Denpasar (ANTARA) - Kantor Wilayah Direktorat Jenderal Imigrasi Bali memastikan pengawasan terhadap warga negara asing tidak ada perubahan meskipun saat ini berlaku kebijakan bekerja dari mana saja (work from anywhere/WFA) pada 25-27 Maret.
"Sistem WFA tidak menjadi penghalang dalam memberikan respons cepat terhadap kebutuhan masyarakat," kata Kepala Kanwil Ditjen Imigrasi Bali Felucia Sengky Ratna di Denpasar, Kamis.
Ia menjelaskan kebijakan WFA telah melalui mitigasi risiko yang matang agar tidak menghambat kepentingan publik maupun keamanan negara.
Sistem pengawasan tetap beroperasi secara penuh melalui integrasi data dan pemantauan lapangan yang intensif, guna memastikan ketertiban keimigrasian di Bali tetap terjaga.

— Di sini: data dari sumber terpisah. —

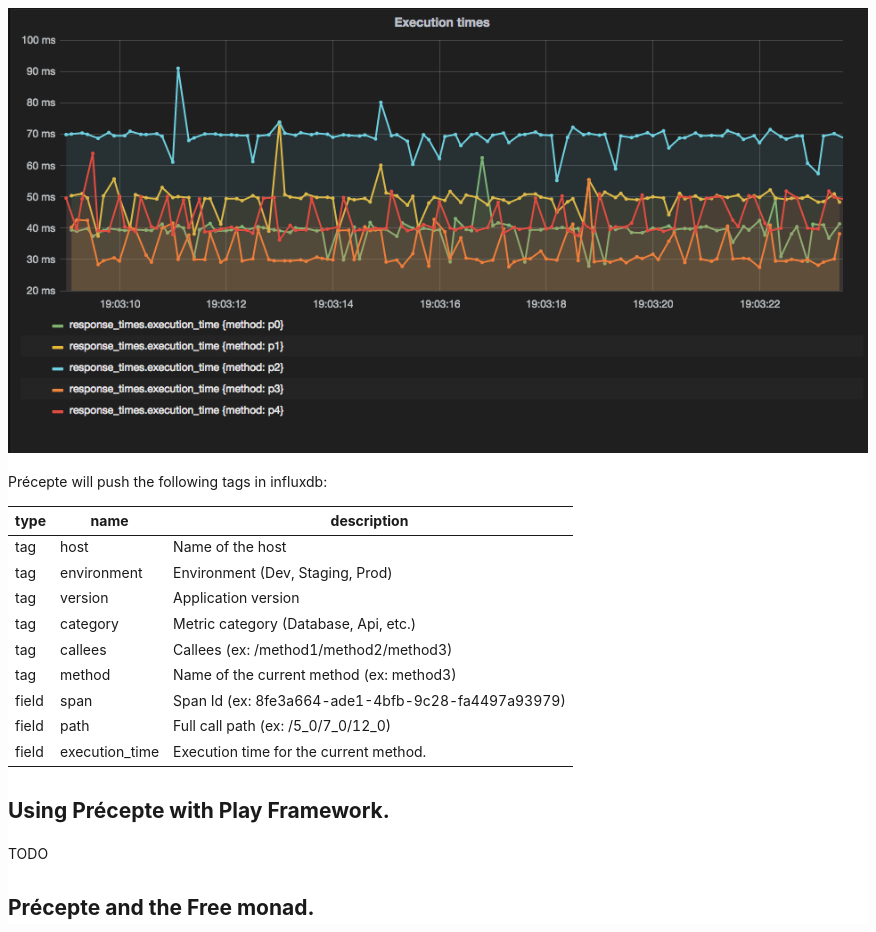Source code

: ![influx graph](documentation/images/influx.png)

Précepte will push the following tags in influxdb:

| type  | name           | description                                        |
|-------|----------------|----------------------------------------------------|
| tag   | host           | Name of the host                                   |
| tag   | environment    | Environment (Dev, Staging, Prod)                   |
| tag   | version        | Application version                                |
| tag   | category       | Metric category (Database, Api, etc.)              |
| tag   | callees        | Callees (ex: /method1/method2/method3)             |
| tag   | method         | Name of the current method (ex: method3)           |
| field | span           | Span Id (ex: 8fe3a664-ade1-4bfb-9c28-fa4497a93979) |
| field | path           | Full call path (ex: /5_0/7_0/12_0)                 |
| field | execution_time | Execution time for the current method.             |

## Using Précepte with Play Framework.

TODO

## Précepte and the Free monad.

"Integritas dan profesionalisme pegawai tetap menjadi tolok ukur utama, baik mereka bekerja dari kantor maupun dari lokasi lain," imbuhnya.
Sementara itu, Kantor Imigrasi Ngurah Rai di Kabupaten Badung juga menerapkan layanan yang tetap sama, meskipun pemerintah menetapkan WFA seiring masa puncak arus balik Lebaran.
Layanan tersebut mencakup permohonan maupun penggantian paspor, serta pengurusan perpanjangan izin tinggal.
Selain pelayanan di kantor, kelancaran mobilitas di pintu gerbang internasional juga menjadi prioritas utama, yaitu pemeriksaan keimigrasian di Tempat Pemeriksaan Imigrasi (TPI) Bandara Internasional I Gusti Ngurah Rai dipastikan tetap beroperasi secara penuh selama 24 jam.
Kepala Kantor Imigrasi Ngurah Rai, Bugie Kurniawan, menegaskan bahwa penerapan sistem kerja itu tidak akan mengurangi fungsi pengawasan dari jajarannya.
"Tidak hanya berfokus pada sektor pelayanan publik, kami juga menegaskan fungsi keamanan dan penegakan hukum sama sekali tidak mengendur," katanya.